The central insight of Barak Goodman’s new documentary, OKLAHOMA CITY, presented by American Experience and airing on February 7th, is that the bombing of the Alfred P. Murrah Federal Building by homegrown radical Timothy McVeigh was not a singular event, but a signpost on the road of radical right extremism that the United States has been traveling down for decades.
Goodman opens his film with the devastation caused by the truck bomb and the initial media frenzy around possible suspects. He pays particular attention to the drama surrounding locating the children who had been in the Murrah building’s day care center, forcing us to concentrate on the worst damage that the bomb did, giving the audience a refresher on the destruction and the death toll of the worst incident of domestic terrorism in the United States. An invaluable voice that Goodman returns to over and over in this documentary is McVeigh’s own. The source of the audio is never explained to us, but they are clearly the words of the bomber explaining his mission: The war between the patriots and the government had already started, his bomb was just a counterattack.

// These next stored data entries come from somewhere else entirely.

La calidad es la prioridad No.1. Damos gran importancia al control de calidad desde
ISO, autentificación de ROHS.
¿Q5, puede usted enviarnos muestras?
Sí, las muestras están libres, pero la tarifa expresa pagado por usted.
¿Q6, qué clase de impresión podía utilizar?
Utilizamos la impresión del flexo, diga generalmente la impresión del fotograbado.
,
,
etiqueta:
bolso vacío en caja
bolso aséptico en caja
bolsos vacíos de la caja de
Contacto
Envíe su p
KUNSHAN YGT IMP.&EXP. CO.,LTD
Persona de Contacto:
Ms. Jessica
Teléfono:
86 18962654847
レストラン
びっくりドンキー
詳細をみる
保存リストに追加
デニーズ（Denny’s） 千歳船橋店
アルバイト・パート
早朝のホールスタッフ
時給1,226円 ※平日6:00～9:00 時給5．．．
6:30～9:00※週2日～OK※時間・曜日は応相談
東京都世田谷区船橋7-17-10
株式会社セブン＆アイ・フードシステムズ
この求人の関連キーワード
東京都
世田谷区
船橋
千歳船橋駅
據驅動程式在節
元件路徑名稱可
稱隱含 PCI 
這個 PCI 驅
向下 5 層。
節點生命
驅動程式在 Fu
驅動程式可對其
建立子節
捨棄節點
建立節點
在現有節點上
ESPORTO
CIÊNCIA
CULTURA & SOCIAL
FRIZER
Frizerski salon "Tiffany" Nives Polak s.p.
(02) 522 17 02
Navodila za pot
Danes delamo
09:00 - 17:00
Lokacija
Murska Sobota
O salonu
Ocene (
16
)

With that introduction, Goodman takes us back to the real subject of the documentary, the intellectual and actual history of violent, gun-based, white supremacist separatism in the United States, the movement that spawned McVeigh and . . . well, Steve Bannon, current Senior Strategist to Donald Trump. Goodman’s documentary is an able and oblique commentary on the current state of the alt-right, without actually using that term. It’s sly and effective because he simply presents the words of the Aryan Nations and Richard Butler, a vile racist who was regarded as crazy in the 1980s, but whose words find an easy home in today’s alt-right media centers. When Butler says that the only way to save America is to assert white Christian sovereignty, it is impossible not to recognize the spiritual connection between the militia members who are desperate to attack the American state and the people who currently run it.
Goodman takes us through a comprehensive tour of extreme domestic terrorism, including the standoffs that killed Bob Matthews, founder of The Order, the botched raids at Ruby Ridge, and eventually, the key confrontation animating white extremists in the early 1990’s: the Branch Davidian confrontation outside Waco, TX.
The Branch Davidians were an offshoot of the 7th Day Adventists who had been around for 50 years before a charismatic leader named David Koresh hypnotized them with prophecies of the end of the world and withdrew them within the walls of that compound. When the ATF got word of illegal weapons moving in and out of the Davidian compound, they moved in, too hard, too fast. They were fired upon almost immediately and retreated in disorder. The ensuing standoff became a pilgrimage site for folks like Timothy McVeigh, a veteran whose story we learn in bits and pieces throughout the documentary, as his personal wanderings and musings intersect with the larger story of the white supremacist movement. By 1993, McVeigh was struggling to make it outside the service. He made his living selling The Turner Diaries and other racist paraphernalia at gun shows across the country. Ironically, the Davidians were not white supremacists, but they became a cause célèbre because they preached one of the same messages: the government is coming for us and our guns. The Waco standoff lasted for 51 days.
The standoff ended when the FBI went in to tear down the walls of the compound, even as Koresh and others had been spreading fuel around the compound. Listening stations spread around the compound picked up the sound of this plan, but it wasn’t processed by the FBI before the entire compound was in flames. The hard right immediately turned the incident into propaganda, using by now familiar methods: espousing invented theories that take it for granted that the government was trying to cover up evidence of the true events of the massacre, which they consider to be a crime against the people (9/11 didn’t invent truthers, they’ve been with us for a long time). The Brady Bill was signed almost immediately afterward, convincing McVeigh and many others that there was an undeclared war on Christians with guns. By the end of 1993 there was a huge underground preaching armed resistance to the federal government.
Goodman finishes his documentary with the story of McVeigh’s careless bomb making and his uneasy confederates as well as the manhunt, including the largest investigation in history, that swiftly caught up with McVeigh, who has since been executed. The documentary is workmanlike and doesn’t use any uncommon or unconventional methods to tell the story, but Goodman’s work is alive with an urgent sense of the connection between history and the current moment. In the end, Goodman argues, Timothy McVeigh was not the real perpetrator in Oklahoma City: it lays at the feet of the movement that spawned him. A movement that now has an avatar or two in the White House to go with the 500 militant white supremacist groups currently active in the United States. Goodman attempts at consolation, coming from one of the first responders in OKC, ring much more feebly than his clarion warnings. “I hope that love is stronger than any terrorist attack,” remains a noble sentiment, though, and one that we will need to cling to in the days ahead.
The AFI in Silver Spring is hosting special screenings of OKLAHOMA CITY on February 4th and 5th. Airing on your local PBS affiliate on February 7th.